Ce n’est pas mon truc de jouer la patronne. Il y a des règles dans l’institut comme dans toutes les entreprises. J’établis les règles qu’il faut respecter. Si les règles sont respectées il n’y aura pas de soucis. Quand ce n’est pas le cas, la sanction tombe. Gentille, mais très sévère pour la bonne marche du travail.

A long terme, envisagez-vous abandonner le boulot au profit de l’institut ?

Je ne l’envisage pas actuellement parce que j’aime aussi mon boulot. Ce serait un choix difficile à faire. Le management de la qualité est un domaine très passionnant. Il est applicable à tous les secteurs d’activité. Je l’intègre dans la gestion et l’organisation de mon institut.

Entreprendre est un chemin de plus en plus emprunté par les jeunes femmes en côte d’ivoire, quel commentaire pouvez-vous faire à ce sujet ?
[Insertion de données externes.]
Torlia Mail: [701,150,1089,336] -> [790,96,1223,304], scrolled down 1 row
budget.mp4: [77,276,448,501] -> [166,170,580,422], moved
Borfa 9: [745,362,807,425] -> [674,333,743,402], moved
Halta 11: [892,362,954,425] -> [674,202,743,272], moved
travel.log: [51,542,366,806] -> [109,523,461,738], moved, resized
Entreprendre pour une femme, c’est emprunter la voie de la liberté financière. Il ne faut pas toujours attendre qu’une société t’emploie. Ça me fait plaisir de voir des femmes qui essaient de réussir toute seule et tentent de monter une activité. Aujourd’hui, on retrouve les femmes dans pratiquement tous les secteurs d’activités. Nous avons une grande capacité à gérer plusieurs tâches à la fois de par notre condition de mère, de femme au foyer et de femme active que nous menons de front. Donc lorsque nous décidons d’entreprendre nous avons beaucoup de chance de succès car patiente, courageuse et combative.

Si vous étiez une féline, laquelle seriez-vous ?

La lionne. Elle est courageuse et protège ses enfants.